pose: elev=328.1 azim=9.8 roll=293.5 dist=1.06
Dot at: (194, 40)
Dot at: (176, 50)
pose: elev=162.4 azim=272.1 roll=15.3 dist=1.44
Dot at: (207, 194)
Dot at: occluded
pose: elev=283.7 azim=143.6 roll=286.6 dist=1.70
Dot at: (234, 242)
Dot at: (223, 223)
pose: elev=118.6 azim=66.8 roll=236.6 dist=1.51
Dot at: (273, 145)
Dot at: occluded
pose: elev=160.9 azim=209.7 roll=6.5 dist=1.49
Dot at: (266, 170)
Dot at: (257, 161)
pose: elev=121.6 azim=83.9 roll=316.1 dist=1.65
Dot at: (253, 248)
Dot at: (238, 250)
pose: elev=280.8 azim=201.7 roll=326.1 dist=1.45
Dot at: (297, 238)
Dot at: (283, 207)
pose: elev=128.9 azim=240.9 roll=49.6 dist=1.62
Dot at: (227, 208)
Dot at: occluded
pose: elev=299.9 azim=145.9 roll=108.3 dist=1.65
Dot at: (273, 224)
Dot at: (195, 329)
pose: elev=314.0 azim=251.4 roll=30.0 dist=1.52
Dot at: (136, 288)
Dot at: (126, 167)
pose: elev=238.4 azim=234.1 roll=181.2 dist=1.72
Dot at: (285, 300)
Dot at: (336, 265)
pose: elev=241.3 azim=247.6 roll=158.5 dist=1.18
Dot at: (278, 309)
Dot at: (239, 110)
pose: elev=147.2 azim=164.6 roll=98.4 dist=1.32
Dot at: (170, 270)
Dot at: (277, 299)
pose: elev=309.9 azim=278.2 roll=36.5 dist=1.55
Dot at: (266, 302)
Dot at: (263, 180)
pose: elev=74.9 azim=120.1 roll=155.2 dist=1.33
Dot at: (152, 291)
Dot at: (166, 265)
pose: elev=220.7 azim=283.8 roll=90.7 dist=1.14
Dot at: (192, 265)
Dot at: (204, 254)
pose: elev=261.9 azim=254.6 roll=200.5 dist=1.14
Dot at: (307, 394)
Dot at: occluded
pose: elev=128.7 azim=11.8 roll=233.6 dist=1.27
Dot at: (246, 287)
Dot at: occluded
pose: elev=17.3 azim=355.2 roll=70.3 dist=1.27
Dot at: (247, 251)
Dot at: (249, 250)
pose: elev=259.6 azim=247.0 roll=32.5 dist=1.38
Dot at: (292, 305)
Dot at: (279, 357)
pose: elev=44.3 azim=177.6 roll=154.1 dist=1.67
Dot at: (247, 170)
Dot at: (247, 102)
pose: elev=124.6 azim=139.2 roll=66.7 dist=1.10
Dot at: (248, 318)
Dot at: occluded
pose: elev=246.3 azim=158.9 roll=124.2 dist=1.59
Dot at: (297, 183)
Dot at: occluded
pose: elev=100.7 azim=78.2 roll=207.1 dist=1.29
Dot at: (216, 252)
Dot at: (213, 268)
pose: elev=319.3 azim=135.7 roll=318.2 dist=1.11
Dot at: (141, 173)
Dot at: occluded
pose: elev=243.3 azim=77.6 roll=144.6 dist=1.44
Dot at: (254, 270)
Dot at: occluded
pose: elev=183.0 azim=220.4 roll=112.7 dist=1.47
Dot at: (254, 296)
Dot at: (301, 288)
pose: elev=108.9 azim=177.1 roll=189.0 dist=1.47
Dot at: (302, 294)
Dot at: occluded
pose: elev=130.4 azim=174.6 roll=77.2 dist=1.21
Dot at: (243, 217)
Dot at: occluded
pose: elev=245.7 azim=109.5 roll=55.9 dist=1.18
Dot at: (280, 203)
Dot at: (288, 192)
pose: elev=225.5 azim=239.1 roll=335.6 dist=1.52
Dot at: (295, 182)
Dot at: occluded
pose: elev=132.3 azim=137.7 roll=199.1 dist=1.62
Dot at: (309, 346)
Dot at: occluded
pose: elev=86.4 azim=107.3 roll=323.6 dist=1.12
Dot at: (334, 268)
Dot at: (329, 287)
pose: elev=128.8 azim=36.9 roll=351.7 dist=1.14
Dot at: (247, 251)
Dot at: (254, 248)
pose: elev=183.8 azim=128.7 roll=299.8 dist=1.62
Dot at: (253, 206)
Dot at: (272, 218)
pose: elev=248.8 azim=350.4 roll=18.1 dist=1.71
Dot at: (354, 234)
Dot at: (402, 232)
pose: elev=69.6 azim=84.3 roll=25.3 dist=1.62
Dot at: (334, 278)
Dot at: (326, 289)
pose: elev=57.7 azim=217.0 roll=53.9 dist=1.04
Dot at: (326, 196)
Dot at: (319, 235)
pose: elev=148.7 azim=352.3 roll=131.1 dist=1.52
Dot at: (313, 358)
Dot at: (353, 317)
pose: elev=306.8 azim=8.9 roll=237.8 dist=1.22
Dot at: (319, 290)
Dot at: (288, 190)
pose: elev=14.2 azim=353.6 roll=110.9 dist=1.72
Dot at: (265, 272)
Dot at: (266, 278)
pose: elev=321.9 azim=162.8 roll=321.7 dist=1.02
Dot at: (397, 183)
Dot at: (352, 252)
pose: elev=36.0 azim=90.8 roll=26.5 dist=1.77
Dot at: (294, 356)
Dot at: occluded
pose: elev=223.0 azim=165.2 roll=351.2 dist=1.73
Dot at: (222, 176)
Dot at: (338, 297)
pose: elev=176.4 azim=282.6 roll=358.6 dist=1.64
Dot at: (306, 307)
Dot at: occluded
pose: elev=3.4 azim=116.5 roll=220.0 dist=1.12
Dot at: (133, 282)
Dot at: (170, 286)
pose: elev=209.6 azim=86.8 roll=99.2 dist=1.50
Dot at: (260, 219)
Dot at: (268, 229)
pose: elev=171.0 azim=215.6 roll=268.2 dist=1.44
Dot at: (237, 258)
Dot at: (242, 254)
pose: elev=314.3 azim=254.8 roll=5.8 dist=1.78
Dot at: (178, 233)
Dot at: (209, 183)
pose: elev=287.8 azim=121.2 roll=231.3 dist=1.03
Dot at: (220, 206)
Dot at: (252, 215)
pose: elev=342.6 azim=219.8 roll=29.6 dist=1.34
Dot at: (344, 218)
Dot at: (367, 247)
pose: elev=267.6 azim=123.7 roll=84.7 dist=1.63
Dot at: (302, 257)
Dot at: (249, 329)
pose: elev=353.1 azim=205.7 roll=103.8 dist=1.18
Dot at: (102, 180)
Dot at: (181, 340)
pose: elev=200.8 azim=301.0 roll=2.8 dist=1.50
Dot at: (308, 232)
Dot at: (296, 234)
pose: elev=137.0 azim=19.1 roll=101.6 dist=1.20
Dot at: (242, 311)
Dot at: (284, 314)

[Your instructions]: Please copy out the lines above verbatim, from the first one up to and including the line with "Dot at: (277, 299)".

[Correct result]:
pose: elev=328.1 azim=9.8 roll=293.5 dist=1.06
Dot at: (194, 40)
Dot at: (176, 50)
pose: elev=162.4 azim=272.1 roll=15.3 dist=1.44
Dot at: (207, 194)
Dot at: occluded
pose: elev=283.7 azim=143.6 roll=286.6 dist=1.70
Dot at: (234, 242)
Dot at: (223, 223)
pose: elev=118.6 azim=66.8 roll=236.6 dist=1.51
Dot at: (273, 145)
Dot at: occluded
pose: elev=160.9 azim=209.7 roll=6.5 dist=1.49
Dot at: (266, 170)
Dot at: (257, 161)
pose: elev=121.6 azim=83.9 roll=316.1 dist=1.65
Dot at: (253, 248)
Dot at: (238, 250)
pose: elev=280.8 azim=201.7 roll=326.1 dist=1.45
Dot at: (297, 238)
Dot at: (283, 207)
pose: elev=128.9 azim=240.9 roll=49.6 dist=1.62
Dot at: (227, 208)
Dot at: occluded
pose: elev=299.9 azim=145.9 roll=108.3 dist=1.65
Dot at: (273, 224)
Dot at: (195, 329)
pose: elev=314.0 azim=251.4 roll=30.0 dist=1.52
Dot at: (136, 288)
Dot at: (126, 167)
pose: elev=238.4 azim=234.1 roll=181.2 dist=1.72
Dot at: (285, 300)
Dot at: (336, 265)
pose: elev=241.3 azim=247.6 roll=158.5 dist=1.18
Dot at: (278, 309)
Dot at: (239, 110)
pose: elev=147.2 azim=164.6 roll=98.4 dist=1.32
Dot at: (170, 270)
Dot at: (277, 299)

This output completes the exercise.